The images are really what you'd buy the Canon 6D for. Long story short: They're outstanding. For anyone who's only shot previously with smaller sensors, full-frame images will be a revelation. Photographs are richer, with more detail, color and depth of field.
The Canon 6D captures a very high 2600 x 2400 LPH (vertical and horizontal) amount of detail on our resolution chart. In general, images are very clean and stay that way into the high ISO ranges. The first sign that noise starts to smudge details start from ISO 1600, and we'd say that images remain usable up to ISO 25,600 (the native limit) if you're willing to clean up or endure some noise (or are showing images online).
At ISO 51,200 there's too much visible noise, but the 6D handles image noise admirably - it's kept to a minimum and most of what appears is luminance noise, with little to no color noise. Except for the fact that the 6D produces a slightly smaller image at 20.2MP, noise performance looks virtually identical to the 5D Mark III's 22.3MP images.
Of course, with the 5D Mark III, you're paying for more than just ISO performance. While the 5D Mark III can capture up to 6 frames per second, the 6D does a slower 4.5 fps. Respectable? Yes. Slower than the Nikon D600's 5.5 fps? Also yes. We've already covered AF performance in the previous section, but it's worth repeating again that the AF speed and accuracy is very good, even in low-light. However, you will be hindered by the small number of 11 AF points and the limited coverage available.

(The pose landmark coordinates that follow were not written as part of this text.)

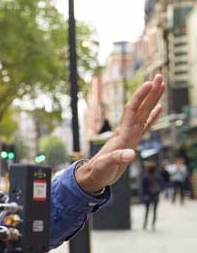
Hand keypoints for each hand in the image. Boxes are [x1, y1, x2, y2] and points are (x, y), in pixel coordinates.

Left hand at [75, 74, 164, 193]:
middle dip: (150, 93)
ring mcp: (129, 135)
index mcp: (121, 135)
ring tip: (161, 86)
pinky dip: (153, 117)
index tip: (150, 83)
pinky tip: (159, 109)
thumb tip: (132, 155)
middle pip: (140, 108)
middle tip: (159, 76)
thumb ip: (117, 159)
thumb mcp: (105, 166)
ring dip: (152, 100)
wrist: (93, 176)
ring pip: (143, 114)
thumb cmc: (98, 171)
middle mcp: (126, 131)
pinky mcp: (132, 141)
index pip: (132, 111)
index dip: (141, 97)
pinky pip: (145, 126)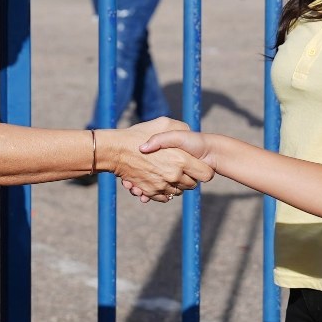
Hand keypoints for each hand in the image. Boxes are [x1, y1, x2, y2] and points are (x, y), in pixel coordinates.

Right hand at [97, 118, 213, 201]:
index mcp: (181, 159)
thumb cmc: (139, 134)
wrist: (115, 150)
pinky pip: (164, 198)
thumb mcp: (164, 123)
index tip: (196, 164)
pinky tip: (158, 181)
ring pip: (178, 192)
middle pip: (192, 185)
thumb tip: (189, 133)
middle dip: (189, 177)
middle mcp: (174, 175)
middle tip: (180, 167)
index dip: (203, 169)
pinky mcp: (150, 192)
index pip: (206, 174)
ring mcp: (162, 185)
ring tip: (167, 172)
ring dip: (176, 185)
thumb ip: (181, 128)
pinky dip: (164, 193)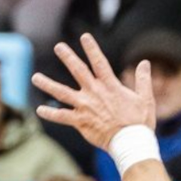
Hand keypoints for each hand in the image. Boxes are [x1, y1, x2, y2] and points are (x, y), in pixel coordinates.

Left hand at [33, 34, 156, 149]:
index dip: (92, 49)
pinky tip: (40, 110)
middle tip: (58, 47)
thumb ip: (143, 79)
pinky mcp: (80, 121)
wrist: (131, 142)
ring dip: (48, 84)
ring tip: (35, 77)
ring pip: (62, 93)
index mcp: (110, 86)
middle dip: (68, 57)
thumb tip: (145, 62)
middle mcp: (95, 93)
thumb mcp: (146, 98)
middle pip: (78, 71)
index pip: (99, 62)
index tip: (84, 37)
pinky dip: (50, 114)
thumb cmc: (140, 122)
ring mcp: (85, 107)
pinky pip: (62, 116)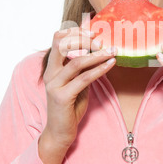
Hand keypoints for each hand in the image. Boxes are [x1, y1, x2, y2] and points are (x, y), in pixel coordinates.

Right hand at [39, 28, 116, 163]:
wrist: (60, 132)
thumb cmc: (70, 106)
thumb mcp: (76, 82)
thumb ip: (81, 68)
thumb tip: (98, 50)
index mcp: (51, 67)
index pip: (58, 40)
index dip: (74, 32)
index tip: (93, 31)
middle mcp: (50, 73)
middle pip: (62, 45)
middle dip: (83, 38)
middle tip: (101, 38)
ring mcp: (54, 84)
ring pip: (76, 62)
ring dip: (97, 54)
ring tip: (113, 51)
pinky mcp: (62, 96)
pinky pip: (83, 79)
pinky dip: (99, 70)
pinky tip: (111, 65)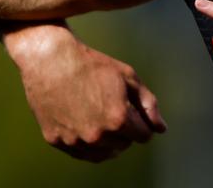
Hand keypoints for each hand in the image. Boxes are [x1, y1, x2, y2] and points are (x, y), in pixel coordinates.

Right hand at [7, 25, 165, 161]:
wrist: (50, 59)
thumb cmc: (92, 65)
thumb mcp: (128, 77)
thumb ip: (148, 105)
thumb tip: (161, 129)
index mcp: (118, 120)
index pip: (144, 136)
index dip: (141, 121)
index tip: (131, 107)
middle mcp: (96, 136)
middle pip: (124, 145)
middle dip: (123, 129)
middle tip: (109, 104)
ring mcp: (75, 141)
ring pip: (104, 152)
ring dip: (106, 138)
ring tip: (97, 113)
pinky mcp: (57, 141)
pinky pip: (82, 153)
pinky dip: (87, 142)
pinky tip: (83, 120)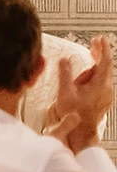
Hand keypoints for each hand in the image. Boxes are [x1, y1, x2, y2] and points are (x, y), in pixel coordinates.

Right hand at [52, 36, 113, 152]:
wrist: (81, 132)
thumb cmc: (75, 114)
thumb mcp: (65, 91)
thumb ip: (65, 73)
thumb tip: (65, 60)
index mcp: (100, 84)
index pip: (105, 61)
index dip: (102, 48)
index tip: (100, 39)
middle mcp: (106, 89)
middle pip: (105, 67)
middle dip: (99, 54)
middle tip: (93, 45)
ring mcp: (106, 95)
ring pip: (100, 76)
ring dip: (91, 70)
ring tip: (76, 77)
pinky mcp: (102, 100)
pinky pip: (99, 84)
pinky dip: (92, 77)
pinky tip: (82, 82)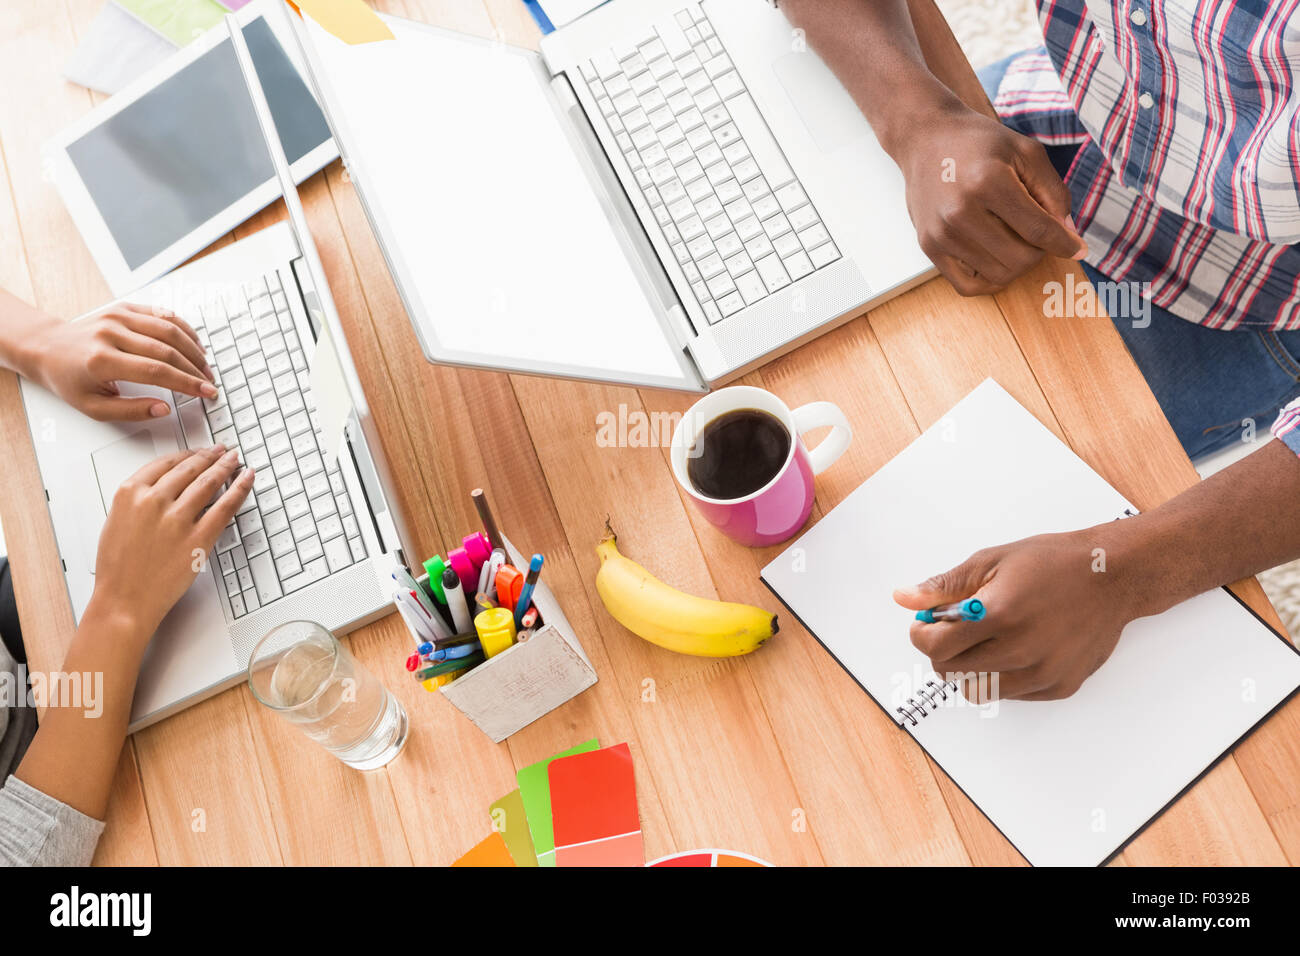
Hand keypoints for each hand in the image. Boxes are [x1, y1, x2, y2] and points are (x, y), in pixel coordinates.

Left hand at [27, 304, 216, 421]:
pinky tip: (194, 343)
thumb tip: (164, 408)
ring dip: (193, 349)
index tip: (206, 393)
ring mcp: (118, 317)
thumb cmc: (70, 379)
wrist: (47, 348)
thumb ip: (131, 411)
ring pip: (169, 329)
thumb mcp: (94, 407)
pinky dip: (183, 328)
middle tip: (209, 383)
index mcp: (102, 360)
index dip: (186, 383)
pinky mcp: (123, 307)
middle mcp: (111, 334)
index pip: (156, 371)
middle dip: (195, 369)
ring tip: (205, 366)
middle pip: (167, 350)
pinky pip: (161, 314)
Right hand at [91, 445, 253, 639]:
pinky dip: (240, 489)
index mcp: (130, 494)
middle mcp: (154, 501)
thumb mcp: (116, 522)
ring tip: (235, 460)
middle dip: (210, 456)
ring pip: (209, 482)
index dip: (187, 455)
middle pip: (190, 469)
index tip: (198, 452)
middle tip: (222, 451)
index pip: (165, 463)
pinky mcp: (199, 537)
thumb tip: (163, 488)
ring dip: (226, 467)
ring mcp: (178, 519)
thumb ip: (138, 501)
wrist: (123, 601)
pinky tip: (247, 478)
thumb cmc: (118, 569)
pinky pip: (225, 507)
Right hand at [892, 102, 1087, 294]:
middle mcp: (960, 211)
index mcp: (989, 182)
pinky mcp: (928, 245)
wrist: (926, 138)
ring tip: (1014, 239)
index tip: (1078, 249)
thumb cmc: (979, 143)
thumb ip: (1053, 191)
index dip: (1065, 244)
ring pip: (998, 275)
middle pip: (1020, 259)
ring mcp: (941, 232)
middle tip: (1036, 232)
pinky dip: (989, 280)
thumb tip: (1065, 234)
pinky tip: (996, 259)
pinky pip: (967, 285)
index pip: (1039, 230)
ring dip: (1016, 263)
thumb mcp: (1027, 151)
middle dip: (1039, 250)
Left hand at [892, 526, 1153, 700]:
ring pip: (978, 689)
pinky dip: (1003, 675)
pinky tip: (1017, 647)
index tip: (926, 624)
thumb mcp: (992, 561)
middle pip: (950, 671)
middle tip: (956, 629)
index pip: (935, 646)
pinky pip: (1011, 693)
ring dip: (970, 667)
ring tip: (987, 639)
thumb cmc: (1053, 563)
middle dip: (943, 650)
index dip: (922, 634)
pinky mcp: (1059, 686)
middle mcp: (1021, 650)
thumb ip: (945, 585)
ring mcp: (1042, 673)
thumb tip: (904, 598)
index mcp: (998, 615)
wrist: (1113, 576)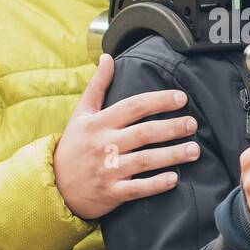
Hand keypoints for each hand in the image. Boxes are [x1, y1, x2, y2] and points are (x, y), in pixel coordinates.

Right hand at [55, 53, 199, 219]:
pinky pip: (137, 188)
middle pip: (144, 133)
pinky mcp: (111, 192)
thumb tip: (107, 57)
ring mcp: (108, 170)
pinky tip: (175, 179)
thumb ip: (97, 85)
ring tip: (194, 150)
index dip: (159, 101)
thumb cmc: (74, 145)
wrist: (55, 185)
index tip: (181, 98)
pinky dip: (156, 184)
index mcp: (99, 123)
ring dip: (172, 155)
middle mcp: (104, 145)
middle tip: (193, 123)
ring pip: (145, 160)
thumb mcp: (81, 113)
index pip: (133, 106)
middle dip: (171, 127)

One minus point that might dint perfectionists is that the viewfinder only offers 97% coverage. What this means is that the viewfinder can only show you 97% of what will end up being your final photograph, so you might see unexpected elements show up in the 3% you couldn't see in the frame. Some might not miss it, but part of the appeal of full-frame cameras have been their large, luxurious viewfinders with 100% coverage, so it's nit-picking but still disappointing.